Given problem:
Copy every line of the records below verbatim, leaving out the pictures.

Records from a data source:
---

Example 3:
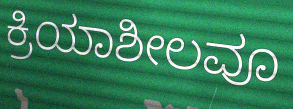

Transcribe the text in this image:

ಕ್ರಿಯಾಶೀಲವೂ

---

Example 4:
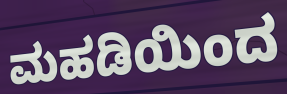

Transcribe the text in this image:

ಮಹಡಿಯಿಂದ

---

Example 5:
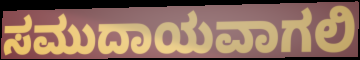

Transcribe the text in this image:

Result of the task:
---

Example 3:

Transcribe the text in this image:

ಕ್ರಿಯಾಶೀಲವೂ

---

Example 4:

Transcribe the text in this image:

ಮಹಡಿಯಿಂದ

---

Example 5:

Transcribe the text in this image:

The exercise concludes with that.